RECORDS SHOWN Start Marker
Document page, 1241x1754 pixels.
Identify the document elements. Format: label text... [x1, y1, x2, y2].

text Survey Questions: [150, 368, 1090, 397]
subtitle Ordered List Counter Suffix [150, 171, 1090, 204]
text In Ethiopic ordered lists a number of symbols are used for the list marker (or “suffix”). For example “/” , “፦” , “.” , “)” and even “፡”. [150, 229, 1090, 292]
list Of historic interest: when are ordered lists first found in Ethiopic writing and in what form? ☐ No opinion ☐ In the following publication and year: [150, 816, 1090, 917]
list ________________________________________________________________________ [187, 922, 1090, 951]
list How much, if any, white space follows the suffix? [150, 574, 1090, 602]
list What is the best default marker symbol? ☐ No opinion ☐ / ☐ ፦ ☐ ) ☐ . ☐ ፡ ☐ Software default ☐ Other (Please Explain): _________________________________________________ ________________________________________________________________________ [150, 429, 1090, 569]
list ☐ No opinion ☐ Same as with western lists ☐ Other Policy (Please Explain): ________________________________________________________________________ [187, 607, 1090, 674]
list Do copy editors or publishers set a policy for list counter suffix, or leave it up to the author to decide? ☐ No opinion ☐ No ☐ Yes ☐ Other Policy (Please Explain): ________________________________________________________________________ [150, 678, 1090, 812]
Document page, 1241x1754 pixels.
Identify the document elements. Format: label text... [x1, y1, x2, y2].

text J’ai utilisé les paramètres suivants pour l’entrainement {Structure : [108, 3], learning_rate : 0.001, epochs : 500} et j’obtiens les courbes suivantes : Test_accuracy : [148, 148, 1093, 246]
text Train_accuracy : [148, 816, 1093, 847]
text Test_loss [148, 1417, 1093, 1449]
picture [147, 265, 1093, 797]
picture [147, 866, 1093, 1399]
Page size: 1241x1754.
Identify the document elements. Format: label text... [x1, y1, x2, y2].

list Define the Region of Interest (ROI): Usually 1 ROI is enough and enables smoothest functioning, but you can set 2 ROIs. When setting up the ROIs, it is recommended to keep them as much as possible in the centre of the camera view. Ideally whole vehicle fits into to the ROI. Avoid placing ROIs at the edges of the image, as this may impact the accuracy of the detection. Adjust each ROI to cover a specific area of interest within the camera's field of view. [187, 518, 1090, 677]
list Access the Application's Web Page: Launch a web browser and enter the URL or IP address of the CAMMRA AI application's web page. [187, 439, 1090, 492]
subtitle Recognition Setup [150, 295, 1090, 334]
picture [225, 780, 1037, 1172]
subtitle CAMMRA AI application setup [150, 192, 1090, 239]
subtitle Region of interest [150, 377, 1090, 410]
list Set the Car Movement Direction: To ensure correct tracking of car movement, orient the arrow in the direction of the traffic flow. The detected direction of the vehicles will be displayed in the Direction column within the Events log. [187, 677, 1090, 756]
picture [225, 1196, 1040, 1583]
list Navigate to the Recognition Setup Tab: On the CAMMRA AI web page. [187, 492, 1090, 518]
RECORDS SHOWN End Marker
WHAT YOU HAVE TO DO —
Transcribe exactly, and only, the lines from the one with "Page size: 1241x1754." through the last line of the data.

RESULT FOR THIS TASK —
Page size: 1241x1754.
Identify the document elements. Format: label text... [x1, y1, x2, y2].

list Define the Region of Interest (ROI): Usually 1 ROI is enough and enables smoothest functioning, but you can set 2 ROIs. When setting up the ROIs, it is recommended to keep them as much as possible in the centre of the camera view. Ideally whole vehicle fits into to the ROI. Avoid placing ROIs at the edges of the image, as this may impact the accuracy of the detection. Adjust each ROI to cover a specific area of interest within the camera's field of view. [187, 518, 1090, 677]
list Access the Application's Web Page: Launch a web browser and enter the URL or IP address of the CAMMRA AI application's web page. [187, 439, 1090, 492]
subtitle Recognition Setup [150, 295, 1090, 334]
picture [225, 780, 1037, 1172]
subtitle CAMMRA AI application setup [150, 192, 1090, 239]
subtitle Region of interest [150, 377, 1090, 410]
list Set the Car Movement Direction: To ensure correct tracking of car movement, orient the arrow in the direction of the traffic flow. The detected direction of the vehicles will be displayed in the Direction column within the Events log. [187, 677, 1090, 756]
picture [225, 1196, 1040, 1583]
list Navigate to the Recognition Setup Tab: On the CAMMRA AI web page. [187, 492, 1090, 518]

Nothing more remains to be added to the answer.